ECLI:NL:HR:2022:484
Hoge Raad
- Cassatie
- Rechtspraak.nl
Cassatie tegen uitspraak Gerechtshof 's-Hertogenbosch inzake geheven leges
In deze zaak heeft de Hoge Raad op 1 april 2022 uitspraak gedaan in een cassatieprocedure tegen een beslissing van het Gerechtshof 's-Hertogenbosch. De zaak betreft een beroep in cassatie van belanghebbende, vertegenwoordigd door M.M. Vrolijk, tegen de uitspraak van het Hof van 1 april 2021, nummer 20/00282. Dit hoger beroep volgde op een eerdere uitspraak van de Rechtbank Limburg, nummer AWB/ROE 19/1960, waarin leges aan belanghebbende waren opgelegd.
De Hoge Raad heeft de door belanghebbende voorgestelde middelen beoordeeld, maar kwam tot de conclusie dat deze niet konden leiden tot vernietiging van de uitspraak van het Hof.

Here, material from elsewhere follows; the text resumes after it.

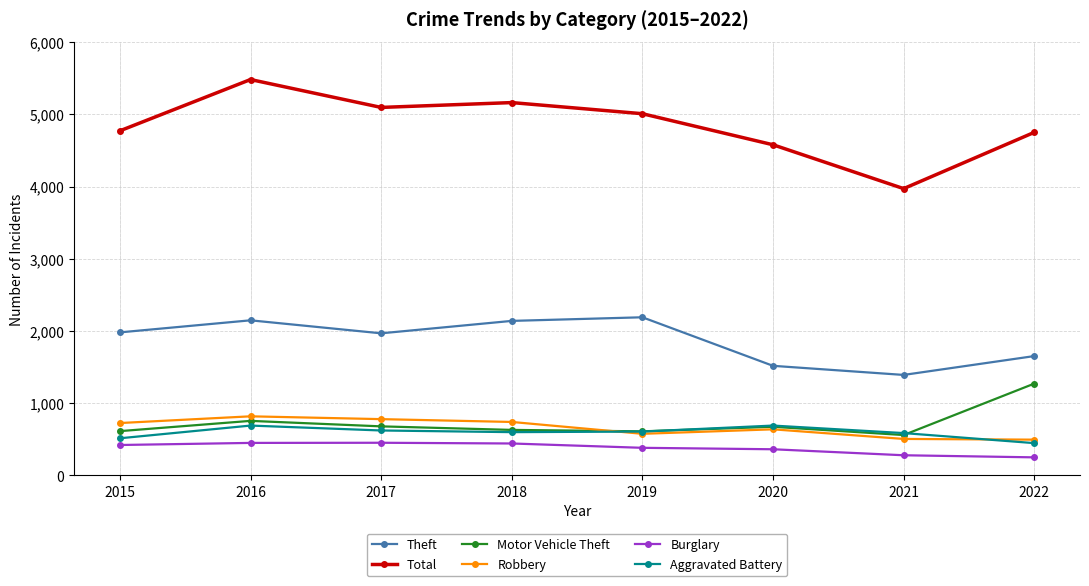

Which series has the widest spread of values?

Total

De Hoge Raad heeft in zijn oordeel geen verdere motivering gegeven, aangezien het niet nodig was om vragen te beantwoorden die van belang zijn voor de eenheid of ontwikkeling van het recht, zoals vermeld in artikel 81, lid 1, van de Wet op de rechterlijke organisatie.

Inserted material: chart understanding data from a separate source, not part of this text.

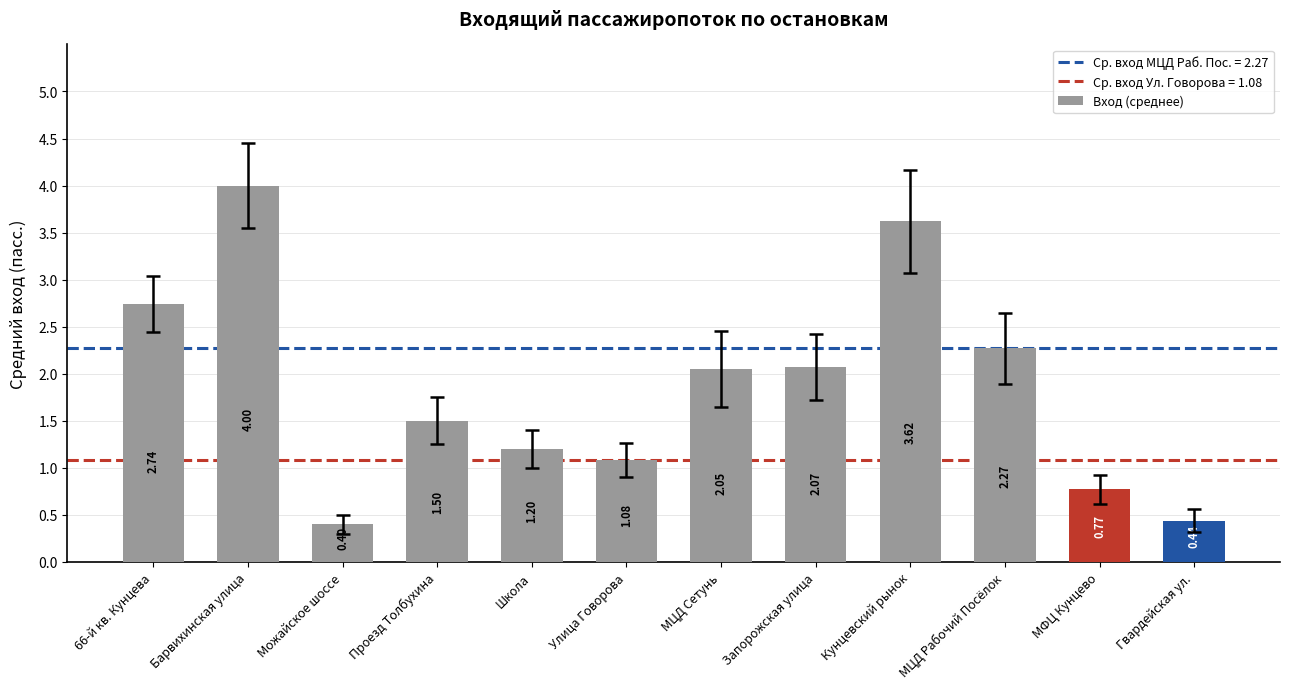

Between Барвихинская улица and Запорожская улица, which is larger?

Барвихинская улица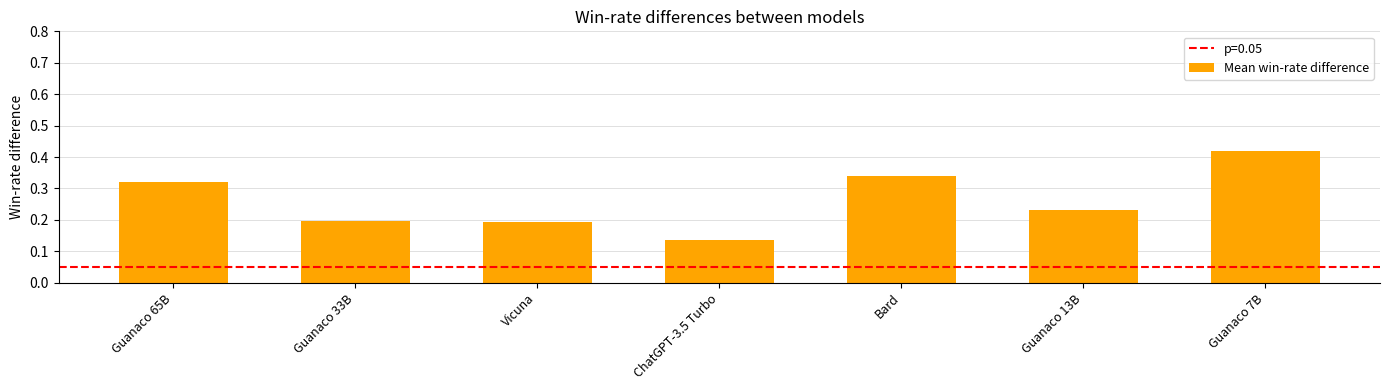

What is the label of the 4th bar from the right?

ChatGPT-3.5 Turbo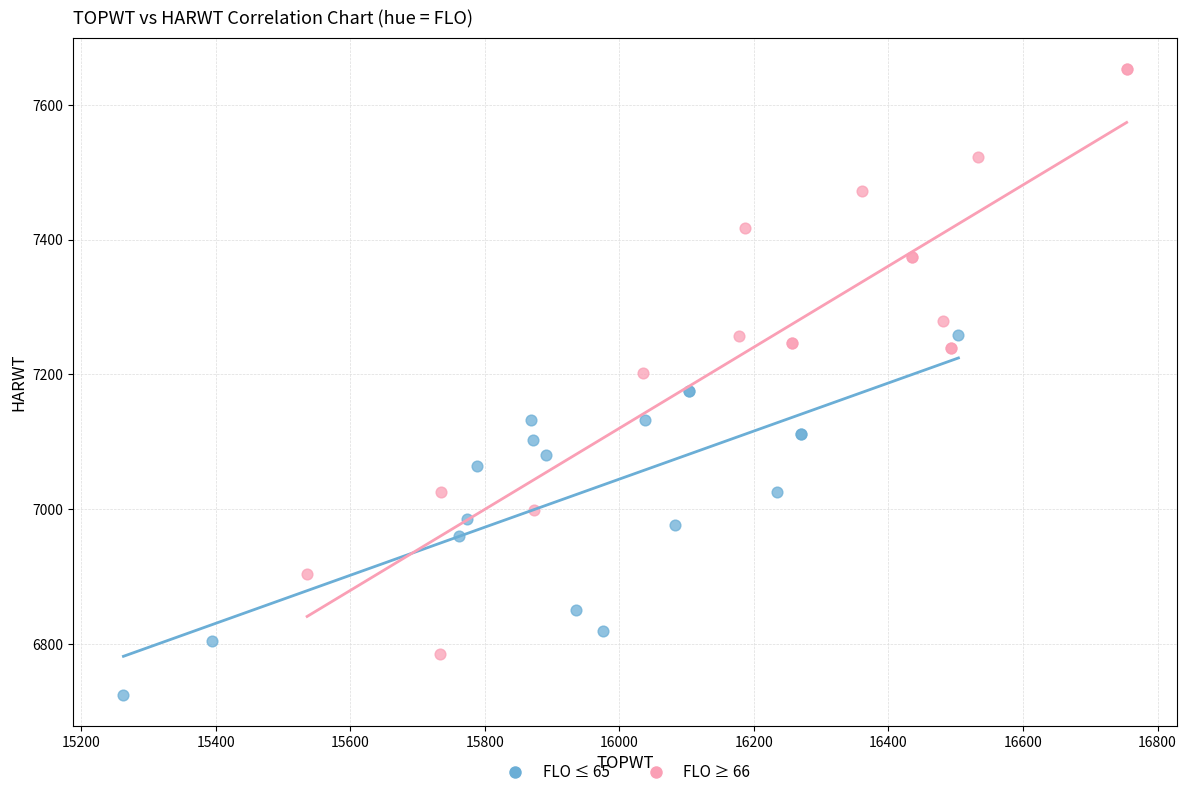

Which series has the widest spread of Y values?

FLO ≥ 66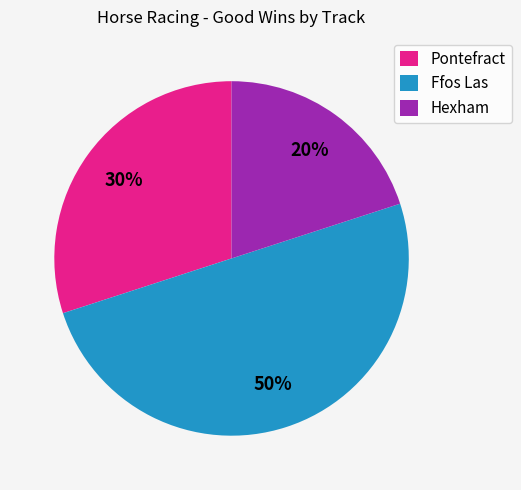

Rank the categories by value from highest to lowest.

Ffos Las, Pontefract, Hexham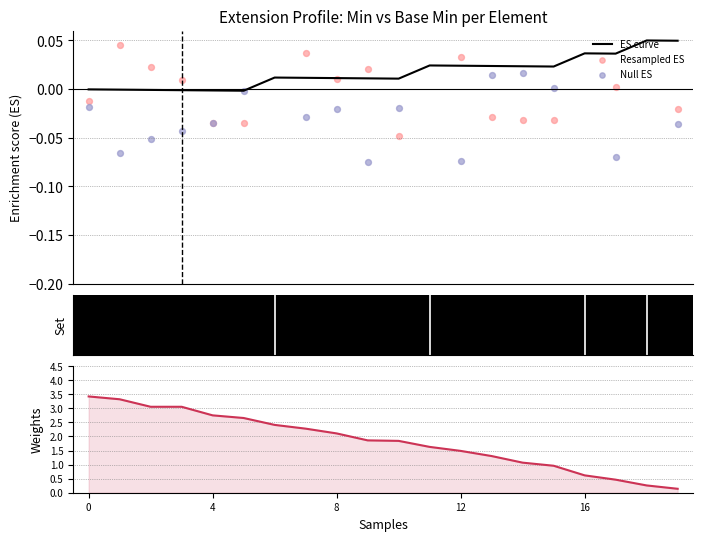

Is the value of ES curve at 8 greater than the value of Null ES at 16?

Yes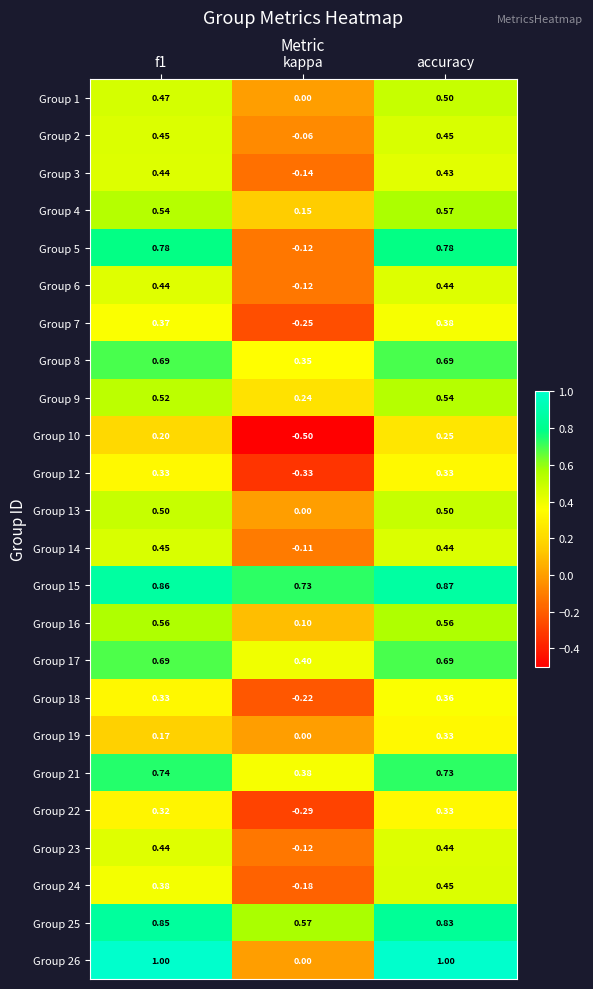

Which label corresponds to the smallest value in the chart?

kappa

Daarnaast heeft de Hoge Raad geen aanleiding gezien om een veroordeling in de proceskosten uit te spreken. De beslissing van de Hoge Raad was dat het beroep in cassatie ongegrond werd verklaard. Dit arrest is gewezen door vice-president R.J. Koopman als voorzitter, samen met de raadsheren J. Wortel en M.T. Boerlage, en werd in het openbaar uitgesproken op 1 april 2022.